═════ PROVIDED DATA ═════
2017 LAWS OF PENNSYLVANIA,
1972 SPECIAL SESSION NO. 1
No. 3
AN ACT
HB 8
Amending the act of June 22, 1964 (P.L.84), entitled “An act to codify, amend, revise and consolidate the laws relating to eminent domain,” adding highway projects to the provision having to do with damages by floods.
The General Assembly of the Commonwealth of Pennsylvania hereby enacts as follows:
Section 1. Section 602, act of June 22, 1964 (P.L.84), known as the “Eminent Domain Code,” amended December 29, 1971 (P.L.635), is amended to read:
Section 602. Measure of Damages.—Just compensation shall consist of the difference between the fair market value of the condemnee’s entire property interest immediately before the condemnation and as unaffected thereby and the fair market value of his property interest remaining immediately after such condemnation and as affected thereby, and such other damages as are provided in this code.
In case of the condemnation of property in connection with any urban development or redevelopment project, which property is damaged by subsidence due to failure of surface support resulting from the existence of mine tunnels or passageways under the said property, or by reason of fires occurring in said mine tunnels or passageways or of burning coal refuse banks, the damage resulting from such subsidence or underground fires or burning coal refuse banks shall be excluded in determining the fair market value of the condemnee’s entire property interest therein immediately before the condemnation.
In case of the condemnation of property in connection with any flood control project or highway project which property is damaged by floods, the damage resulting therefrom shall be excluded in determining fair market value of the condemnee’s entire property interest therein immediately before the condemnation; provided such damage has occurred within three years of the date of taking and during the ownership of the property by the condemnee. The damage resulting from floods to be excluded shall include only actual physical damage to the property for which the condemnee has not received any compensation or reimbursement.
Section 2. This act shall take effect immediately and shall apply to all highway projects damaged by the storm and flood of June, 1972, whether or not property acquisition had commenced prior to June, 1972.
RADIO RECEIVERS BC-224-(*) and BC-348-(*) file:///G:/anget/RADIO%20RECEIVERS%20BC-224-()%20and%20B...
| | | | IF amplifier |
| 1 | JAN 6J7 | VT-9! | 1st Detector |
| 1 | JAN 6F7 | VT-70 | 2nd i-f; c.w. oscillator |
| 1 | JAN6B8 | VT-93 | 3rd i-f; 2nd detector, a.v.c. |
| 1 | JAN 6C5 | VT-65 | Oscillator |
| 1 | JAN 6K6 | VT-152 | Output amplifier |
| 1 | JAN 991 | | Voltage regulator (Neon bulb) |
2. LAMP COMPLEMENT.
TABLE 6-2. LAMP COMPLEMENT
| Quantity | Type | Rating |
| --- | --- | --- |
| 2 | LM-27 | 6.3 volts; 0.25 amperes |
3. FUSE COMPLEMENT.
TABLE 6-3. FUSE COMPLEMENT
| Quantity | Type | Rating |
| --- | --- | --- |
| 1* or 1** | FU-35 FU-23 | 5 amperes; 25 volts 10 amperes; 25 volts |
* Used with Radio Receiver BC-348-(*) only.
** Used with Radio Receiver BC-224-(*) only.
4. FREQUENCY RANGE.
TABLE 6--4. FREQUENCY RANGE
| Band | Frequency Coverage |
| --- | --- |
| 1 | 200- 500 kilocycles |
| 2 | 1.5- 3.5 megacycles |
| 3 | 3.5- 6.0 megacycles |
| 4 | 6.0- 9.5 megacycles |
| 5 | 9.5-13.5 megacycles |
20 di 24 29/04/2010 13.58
═════
> **YOUR TASK**
The listing above is to be transcribed in full, with no line omitted.

> **RESPONSE BELOW**
2017 LAWS OF PENNSYLVANIA,
1972 SPECIAL SESSION NO. 1
No. 3
AN ACT
HB 8
Amending the act of June 22, 1964 (P.L.84), entitled “An act to codify, amend, revise and consolidate the laws relating to eminent domain,” adding highway projects to the provision having to do with damages by floods.
The General Assembly of the Commonwealth of Pennsylvania hereby enacts as follows:
Section 1. Section 602, act of June 22, 1964 (P.L.84), known as the “Eminent Domain Code,” amended December 29, 1971 (P.L.635), is amended to read:
Section 602. Measure of Damages.—Just compensation shall consist of the difference between the fair market value of the condemnee’s entire property interest immediately before the condemnation and as unaffected thereby and the fair market value of his property interest remaining immediately after such condemnation and as affected thereby, and such other damages as are provided in this code.
In case of the condemnation of property in connection with any urban development or redevelopment project, which property is damaged by subsidence due to failure of surface support resulting from the existence of mine tunnels or passageways under the said property, or by reason of fires occurring in said mine tunnels or passageways or of burning coal refuse banks, the damage resulting from such subsidence or underground fires or burning coal refuse banks shall be excluded in determining the fair market value of the condemnee’s entire property interest therein immediately before the condemnation.
In case of the condemnation of property in connection with any flood control project or highway project which property is damaged by floods, the damage resulting therefrom shall be excluded in determining fair market value of the condemnee’s entire property interest therein immediately before the condemnation; provided such damage has occurred within three years of the date of taking and during the ownership of the property by the condemnee. The damage resulting from floods to be excluded shall include only actual physical damage to the property for which the condemnee has not received any compensation or reimbursement.
Section 2. This act shall take effect immediately and shall apply to all highway projects damaged by the storm and flood of June, 1972, whether or not property acquisition had commenced prior to June, 1972.
RADIO RECEIVERS BC-224-(*) and BC-348-(*) file:///G:/anget/RADIO%20RECEIVERS%20BC-224-()%20and%20B...
| | | | IF amplifier |
| 1 | JAN 6J7 | VT-9! | 1st Detector |
| 1 | JAN 6F7 | VT-70 | 2nd i-f; c.w. oscillator |
| 1 | JAN6B8 | VT-93 | 3rd i-f; 2nd detector, a.v.c. |
| 1 | JAN 6C5 | VT-65 | Oscillator |
| 1 | JAN 6K6 | VT-152 | Output amplifier |
| 1 | JAN 991 | | Voltage regulator (Neon bulb) |
2. LAMP COMPLEMENT.
TABLE 6-2. LAMP COMPLEMENT
| Quantity | Type | Rating |
| --- | --- | --- |
| 2 | LM-27 | 6.3 volts; 0.25 amperes |
3. FUSE COMPLEMENT.
TABLE 6-3. FUSE COMPLEMENT
| Quantity | Type | Rating |
| --- | --- | --- |
| 1* or 1** | FU-35 FU-23 | 5 amperes; 25 volts 10 amperes; 25 volts |
* Used with Radio Receiver BC-348-(*) only.
** Used with Radio Receiver BC-224-(*) only.
4. FREQUENCY RANGE.
TABLE 6--4. FREQUENCY RANGE
| Band | Frequency Coverage |
| --- | --- |
| 1 | 200- 500 kilocycles |
| 2 | 1.5- 3.5 megacycles |
| 3 | 3.5- 6.0 megacycles |
| 4 | 6.0- 9.5 megacycles |
| 5 | 9.5-13.5 megacycles |
20 di 24 29/04/2010 13.58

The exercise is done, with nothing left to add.